Now let's pop up a level and see if we have enough bits to solve the
whole problem.

So far I've ignored the importance of going back to the start when you 
reach the maximum multiplicity.

For this we need the maximum figure of a given multiplicity:

> maxF :: Multiplicity a -> Figure a
> maxF [] = []
> maxF ((a,n):m) = replicate n a ++ maxF m

[This takes both a multiplicity and a symbols structure as argument 
because we want efficient access to both.]

> incF2 :: Eq a => Multiplicity a -> Symbols a -> Figure a -> Figure a
> incF2 m s f | f == maxF m = []
> incF2 m s f | otherwise   = incF s f

> testF2 m = testF (iterate (incF2 m (mkSymbols m)) [])

We've also ignored the importance of the multiplicity constraint.
We can enforce this by discarding any result of incF2 which fails
the constraint.

> incF3 :: Eq a => Multiplicity a -> Symbols a -> Figure a -> Figure a
> incF3 m s f = head (filter (countok m) (tail (iterate (incF2 m s) f)))

> testF3 m = testF (iterate (incF3 m (mkSymbols m)) [])

This works but it seems a bit inefficient to do a linear search for
the next valid successor.  I have an inkling of how to do that but
I'll leave it for someone else.

Mark Phillips <mark@austrics.com.au> writes:
| Hi, I am new to Haskell and am having some difficulty with the
| following problem.

| Suppose I have a list of "symbols", except that each symbol is
| paired with a "multiplicity".  Ie, we have a list of type [(a,Int)].

| I want to use these symbols to "count".  Let me explain what I mean
| by count with the following example.

| Suppose we have symbol list [(x,1),(y,2),(z,1)].  This tells us that
| * we have three symbols, namely x, y and z * the symbols are
| ordered, namely x < y < z * with any "counting figure" the symbol x
| may appear at most once, the symbol y at most twice and the symbol z
| at most once (a "counting figure" is just a list of symbols, these
| symbols forming the "digits") * any "counting figure" will have
| between 0 and 1+2+1=4 "digits" (symbols) * the "counting figures"
| are ordered; the fewer the number of "digits" the "smaller" the
| figure; for figures with the same number of digits ordering is based
| on the symbol ordering, the left-most digit being "most
| significant", second-left being "second-most significant" and so on.
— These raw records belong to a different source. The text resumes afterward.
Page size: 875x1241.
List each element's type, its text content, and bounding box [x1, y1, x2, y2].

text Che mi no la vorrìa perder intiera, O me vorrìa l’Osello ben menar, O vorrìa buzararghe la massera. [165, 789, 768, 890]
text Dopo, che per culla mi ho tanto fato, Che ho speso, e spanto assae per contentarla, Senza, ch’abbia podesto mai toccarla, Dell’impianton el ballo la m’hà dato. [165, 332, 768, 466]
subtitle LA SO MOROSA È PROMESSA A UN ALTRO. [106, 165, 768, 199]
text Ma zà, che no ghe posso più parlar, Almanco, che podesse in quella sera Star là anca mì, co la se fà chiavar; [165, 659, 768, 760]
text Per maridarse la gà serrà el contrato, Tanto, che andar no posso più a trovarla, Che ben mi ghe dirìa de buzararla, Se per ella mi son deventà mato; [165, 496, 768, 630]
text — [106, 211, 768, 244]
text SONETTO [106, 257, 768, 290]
| We "count" as follows: [] [x] [y] [z] [x,y] [x,z] [y,x] [y,y] [y,z]
| [z,x] [z,y] [x,y,y] [x,y,z] [x,z,y] [y,x,y] [y,x,z] [y,y,x] [y,y,z]
| [y,z,x] [y,z,y] [z,x,y] [z,y,x] [z,y,y] [x,y,y,z] [x,y,z,y]
| [x,z,y,y] [y,x,y,z] [y,x,z,y] [y,y,x,z] [y,y,z,x] [y,z,x,y]
| [y,z,y,x] [z,x,y,y] [z,y,x,y] [z,y,y,x] and then start back at the
| beginning again (with []).

| I want to define a function next :: [(a,Int)] -> [a] -> [a]

| which finds the next list in the the "counting sequence".  So for
| example we should get

| next [(x,1),(y,2),(z,1)] [] == [x] next [(x,1),(y,2),(z,1)] [z,y] ==
| [x,y,y] next [(x,1),(y,2),(z,1)] [x,y,y,z] == [x,y,z,y] next
| [(x,1),(y,2),(z,1)] [z,y,y,x] == [] etc

| My question is, what is the best way to code this in Haskell?  Can
| it be done efficiently?

| Also, is my representation of symbols and multiplicities the best
| method?  Would I be better to represent them as two lists say, and
| in reverse order say: ie [z,y,x] and [1,2,1].  Or is there another
| better way to frame the whole problem?